▶ **What you need to do**:
Retype the lines from the very beginning through the line that contains "## 84 [CommanderDave", with both ends included. Leave the pictures out.

▶ **Material provided**:
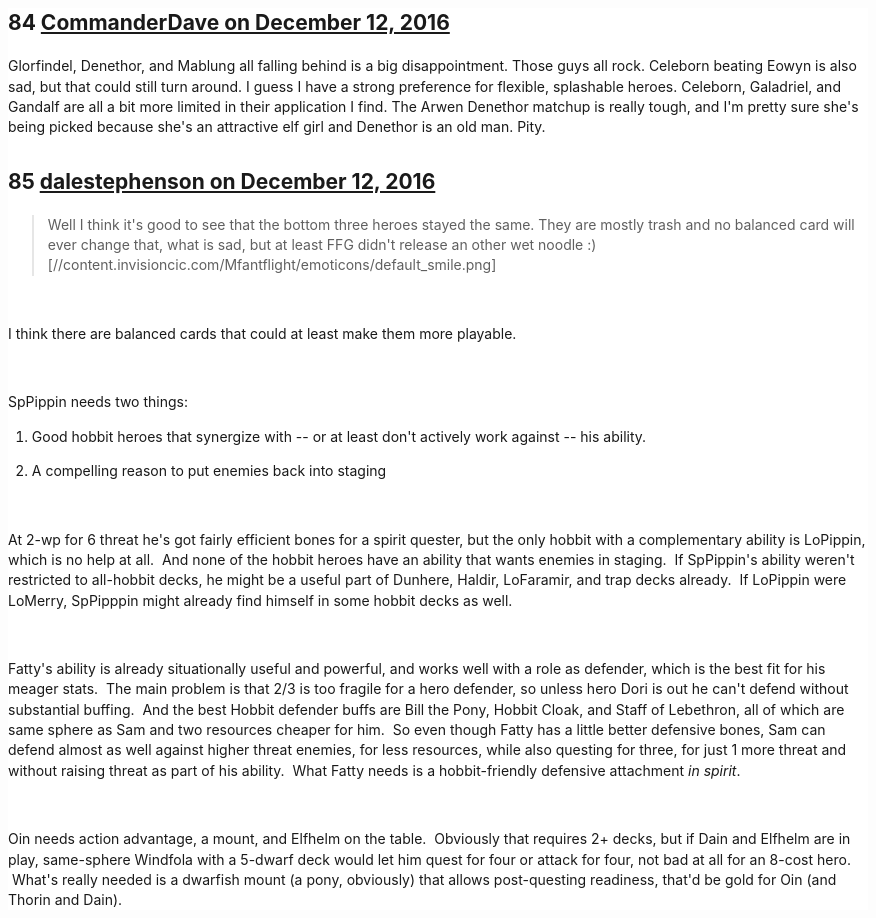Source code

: ## 84 [CommanderDave on December 12, 2016](https://community.fantasyflightgames.com/topic/236181-the-hero-championship-2016/?do=findComment&comment=2538392)

Glorfindel, Denethor, and Mablung all falling behind is a big disappointment. Those guys all rock. Celeborn beating Eowyn is also sad, but that could still turn around. I guess I have a strong preference for flexible, splashable heroes. Celeborn, Galadriel, and Gandalf are all a bit more limited in their application I find. The Arwen Denethor matchup is really tough, and I'm pretty sure she's being picked because she's an attractive elf girl and Denethor is an old man. Pity.

## 85 [dalestephenson on December 12, 2016](https://community.fantasyflightgames.com/topic/236181-the-hero-championship-2016/?do=findComment&comment=2538637)

> Well I think it's good to see that the bottom three heroes stayed the same. They are mostly trash and no balanced card will ever change that, what is sad, but at least FFG didn't release an other wet noodle :) [//content.invisioncic.com/Mfantflight/emoticons/default_smile.png]

 

I think there are balanced cards that could at least make them more playable.

 

SpPippin needs two things:

1) Good hobbit heroes that synergize with -- or at least don't actively work against -- his ability.

2) A compelling reason to put enemies back into staging

 

At 2-wp for 6 threat he's got fairly efficient bones for a spirit quester, but the only hobbit with a complementary ability is LoPippin, which is no help at all.  And none of the hobbit heroes have an ability that wants enemies in staging.  If SpPippin's ability weren't restricted to all-hobbit decks, he might be a useful part of Dunhere, Haldir, LoFaramir, and trap decks already.  If LoPippin were LoMerry, SpPipppin might already find himself in some hobbit decks as well.

 

Fatty's ability is already situationally useful and powerful, and works well with a role as defender, which is the best fit for his meager stats.  The main problem is that 2/3 is too fragile for a hero defender, so unless hero Dori is out he can't defend without substantial buffing.  And the best Hobbit defender buffs are Bill the Pony, Hobbit Cloak, and Staff of Lebethron, all of which are same sphere as Sam and two resources cheaper for him.  So even though Fatty has a little better defensive bones, Sam can defend almost as well against higher threat enemies, for less resources, while also questing for three, for just 1 more threat and without raising threat as part of his ability.  What Fatty needs is a hobbit-friendly defensive attachment *in spirit*.

 

Oin needs action advantage, a mount, and Elfhelm on the table.  Obviously that requires 2+ decks, but if Dain and Elfhelm are in play, same-sphere Windfola with a 5-dwarf deck would let him quest for four or attack for four, not bad at all for an 8-cost hero.  What's really needed is a dwarfish mount (a pony, obviously) that allows post-questing readiness, that'd be gold for Oin (and Thorin and Dain).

▶ **Result of this task**:
Source code

: ## 84 [CommanderDave on December 12, 2016](https://community.fantasyflightgames.com/topic/236181-the-hero-championship-2016/?do=findComment&comment=2538392)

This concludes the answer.